I'm curious, has there ever been a generational transition where there hasn't been an increase in memory bus width?
Straight forward comparisons aren't always so easy, but if you look at the previous gen you see the 360 with a 128-bit bus + 512 bit (iirc) edram bus, and the PS3 with 128 + 128 leading into the PS4 with 256-bit. Bus width has increased far more slowly than flops, GB/s etc.
Looking further back, DC has 64 + 64 + 32 bit (plus fast embedded tile buffer), OG Xbox was 128-bit and BW limited at times etc. Physical IO on the chip and traces on the motherboard won't scale as easily as transistor density, unfortunately.
While I personally think a 256-bit bus with 16x GDDR6 chips would likely be a good cost effective solution, I wouldn't rule out a 384-bit bus width.
I think we'd only see that if there was a plan for a rapid narrowing of the bus (which won't happen if you start with GDDR6) or if there was going to be a lower end model to support it.

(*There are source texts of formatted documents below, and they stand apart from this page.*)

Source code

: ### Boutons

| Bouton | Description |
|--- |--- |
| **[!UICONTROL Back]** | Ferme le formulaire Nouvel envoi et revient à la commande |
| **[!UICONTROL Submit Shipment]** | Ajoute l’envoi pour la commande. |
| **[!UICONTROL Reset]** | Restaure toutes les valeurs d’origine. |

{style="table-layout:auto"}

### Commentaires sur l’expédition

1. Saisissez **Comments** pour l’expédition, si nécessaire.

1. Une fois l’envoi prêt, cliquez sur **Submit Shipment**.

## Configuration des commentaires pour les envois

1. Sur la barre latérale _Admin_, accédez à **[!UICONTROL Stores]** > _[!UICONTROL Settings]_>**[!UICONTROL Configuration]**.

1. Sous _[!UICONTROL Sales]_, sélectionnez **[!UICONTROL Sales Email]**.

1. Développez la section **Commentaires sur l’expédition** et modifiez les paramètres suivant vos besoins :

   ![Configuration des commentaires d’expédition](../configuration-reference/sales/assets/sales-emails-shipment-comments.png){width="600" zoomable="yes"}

Also, there's no fathomable justification in my mind for beginning a new generation with two entirely separate console hardware configurations—certainly not ones with entirely different hardware configs, e.g. I could maybe see at a stretch a case for a "lower" end APU which just fuses off CUs on the GPU to improve yields at launch.
Some possible justifications might be:
- Covering a range of market price points
- Having a halo product
- Replacing your previous, last gen console with a faster, more attractive product at lower and more profitable price point.
Otherwise, you're simply doubling up on engineering design costs, merely to achieve what? A cheaper, weaker "next-gen" console that only serves to lower the baseline for game development. I can't see why anyone would want that.
It's extremely unlikely you'd double up on engineering costs. Large parts of the chip would be the same, the customisation would be shared, the software engineering and API development would be shared, the dash/OS/UI would be too, the devkits would be shared, licenses would be shared. In addition marketing would be shared, as would developer relations, bug fixing, aspects of console design, peripherals, using volume of memory and fab space bought to negotiate pricing, shared mobo components and things like optical drives and HDDs ....
If your CPU and supported features on the GPU are the same (shared architecture) then the baseline for game development is effectively unchanged. Resolution (framebuffer, texture, shadows, particles etc) are scalable with no impact on simulation complexity.